# 📊 Binning & Binarization in Machine Learning

This notebook contains Python examples of **Binning**, **Binarization**, and **K-Means Binning** techniques for data preprocessing.


In [None]:
# ----------------------------------------
# 📌 1. BINNING EXAMPLES
# ----------------------------------------

import pandas as pd
import numpy as np

data = pd.DataFrame({"age": [5, 17, 25, 32, 45, 62, 70]})

# Equal-width binning (3 bins)
data['age_bin_width'] = pd.cut(data['age'], bins=3, labels=["Young", "Middle", "Old"])

# Equal-frequency (quantile) binning (3 bins)
data['age_bin_quantile'] = pd.qcut(data['age'], q=3, labels=["Low", "Medium", "High"])

# Custom binning
bins = [0, 12, 19, 59, 100]
labels = ["Child", "Teen", "Adult", "Senior"]
data['age_bin_custom'] = pd.cut(data['age'], bins=bins, labels=labels)

print("Binning Results:")
print(data)


In [None]:
# ----------------------------------------
# 📌 2. BINARIZATION EXAMPLES
# ----------------------------------------

import numpy as np
from sklearn.preprocessing import Binarizer, LabelBinarizer

# Threshold Binarization
data_num = np.array([[1.5], [2.5], [0.5]])
binarizer = Binarizer(threshold=1.0)
print("Threshold Binarization:\n", binarizer.transform(data_num))

# One-Hot Encoding
df = pd.DataFrame({"Gender": ["Male", "Female", "Male"]})
df_one_hot = pd.get_dummies(df, columns=["Gender"])
print("\nOne-Hot Encoding:\n", df_one_hot)

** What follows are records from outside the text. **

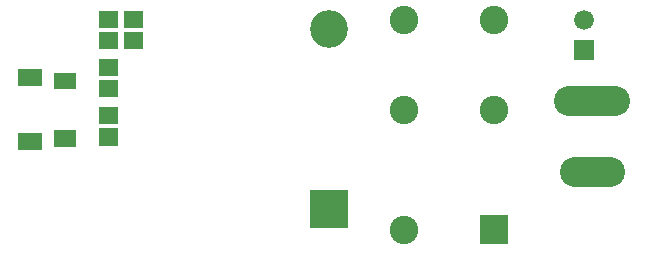
<source format=gbr>
G04 start of page 5 for group -4062 idx -4062 *
G04 Title: (unknown), soldermask *
G04 Creator: pcb 20091103 *
G04 CreationDate: Thu 05 May 2011 07:25:20 AM GMT UTC *
G04 For: gjhurlbu *
G04 Format: Gerber/RS-274X *
G04 PCB-Dimensions: 600000 500000 *
G04 PCB-Coordinate-Origin: lower left *
%MOIN*%
%FSLAX25Y25*%
%LNBACKMASK*%
%ADD12C,0.0200*%
%ADD31C,0.1260*%
%ADD32C,0.0950*%
%ADD33C,0.0660*%
%ADD34C,0.1000*%
%ADD39R,0.0572X0.0572*%
G54D12*G36*
X143700Y388300D02*Y375700D01*
X156300D01*
Y388300D01*
X143700D01*
G37*
G54D31*X150000Y442000D03*
G54D32*X175000Y375000D03*
G54D12*G36*
X60046Y427347D02*Y421747D01*
X65646D01*
Y427347D01*
X60046D01*
G37*
G36*
X59277D02*Y421747D01*
X64877D01*
Y427347D01*
X59277D01*
G37*
G36*
X58508D02*Y421747D01*
X64108D01*
Y427347D01*
X58508D01*
G37*
G36*
X46522Y428528D02*Y422928D01*
X52122D01*
Y428528D01*
X46522D01*
G37*
G36*
X47585D02*Y422928D01*
X53185D01*
Y428528D01*
X47585D01*
G37*
G36*
X48648D02*Y422928D01*
X54248D01*
Y428528D01*
X48648D01*
G37*
G36*
X60046Y408253D02*Y402653D01*
X65646D01*
Y408253D01*
X60046D01*
G37*
G36*
X59277D02*Y402653D01*
X64877D01*
Y408253D01*
X59277D01*
G37*
G36*
X58508D02*Y402653D01*
X64108D01*
Y408253D01*
X58508D01*
G37*
G36*
X46522Y407072D02*Y401472D01*
X52122D01*
Y407072D01*
X46522D01*
G37*
G36*
X47585D02*Y401472D01*
X53185D01*
Y407072D01*
X47585D01*
G37*
G36*
X48648D02*Y401472D01*
X54248D01*
Y407072D01*
X48648D01*
G37*
G36*
X231700Y438300D02*Y431700D01*
X238300D01*
Y438300D01*
X231700D01*
G37*
G54D33*X235000Y445000D03*
G54D32*X175000D03*
Y415000D03*
G54D34*X231900Y394300D03*
X233800D03*
X235800D03*
X237700D03*
X239700D03*
X241600D03*
X229900Y417900D03*
X231900D03*
X233800D03*
X235800D03*
X237700D03*
X239700D03*
X241600D03*
X243600D03*
X245500D03*
X243600Y394300D03*
G54D12*G36*
X200250Y379750D02*Y370250D01*
X209750D01*
Y379750D01*
X200250D01*
G37*
G54D32*X205000Y415000D03*
Y445000D03*
G54D39*X76214Y422000D02*X77000D01*
X76214Y413000D02*X77000D01*
X76214Y405914D02*X77000D01*
X76214Y429086D02*X77000D01*
X76214Y438000D02*X77000D01*
X76214Y445086D02*X77000D01*
X84428Y438000D02*X85214D01*
X84428Y445086D02*X85214D01*
M02*

</source>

# Label Binarization (multi-class)
labels = [1, 2, 3, 1]
lb = LabelBinarizer()
print("\nLabel Binarization:\n", lb.fit_transform(labels))


In [None]:
# ----------------------------------------
# 📌 3. K-MEANS BINNING EXAMPLE
# ----------------------------------------

from sklearn.cluster import KMeans

# Sample data
data_income = pd.DataFrame({"income": [1500, 1800, 2200, 3500, 4000, 4200, 8000, 12000, 15000]})

# Reshape for KMeans
X = data_income['income'].values.reshape(-1, 1)

# Apply KMeans with 3 bins
kmeans = KMeans(n_clusters=3, random_state=42, n_init=10)
data_income['income_bin_kmeans'] = kmeans.fit_predict(X)

# Sort bins by cluster centers
centers = kmeans.cluster_centers_.flatten()
sorted_idx = np.argsort(centers)
mapping = {old: new for new, old in enumerate(sorted_idx)}
data_income['income_bin_kmeans'] = data_income['income_bin_kmeans'].map(mapping)

print("K-Means Cluster Centers (bin representatives):", centers[sorted_idx])
print("K-Means Binning Results:\n", data_income)